**Required action**
Each line below should be repeated exactly, but no picture should be carried over.

**Supplied data**
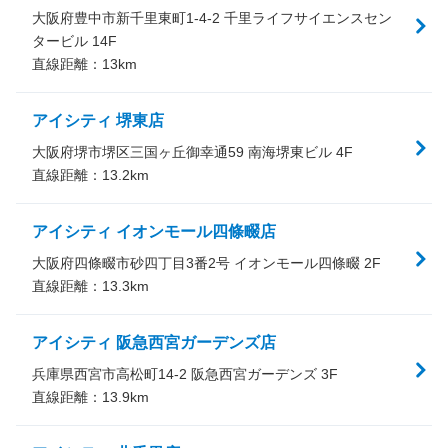
大阪府豊中市新千里東町1-4-2 千里ライフサイエンスセン
タービル 14F
直線距離：
13
km
アイシティ 堺東店
大阪府堺市堺区三国ヶ丘御幸通59 南海堺東ビル 4F
直線距離：
13.2
km
アイシティ イオンモール四條畷店
大阪府四條畷市砂四丁目3番2号 イオンモール四條畷 2F
直線距離：
13.3
km
アイシティ 阪急西宮ガーデンズ店
兵庫県西宮市高松町14-2 阪急西宮ガーデンズ 3F
直線距離：
13.9
km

**Answer for the task**
大阪府豊中市新千里東町1-4-2 千里ライフサイエンスセン
タービル 14F
直線距離：
13
km
アイシティ 堺東店
大阪府堺市堺区三国ヶ丘御幸通59 南海堺東ビル 4F
直線距離：
13.2
km
アイシティ イオンモール四條畷店
大阪府四條畷市砂四丁目3番2号 イオンモール四條畷 2F
直線距離：
13.3
km
アイシティ 阪急西宮ガーデンズ店
兵庫県西宮市高松町14-2 阪急西宮ガーデンズ 3F
直線距離：
13.9
km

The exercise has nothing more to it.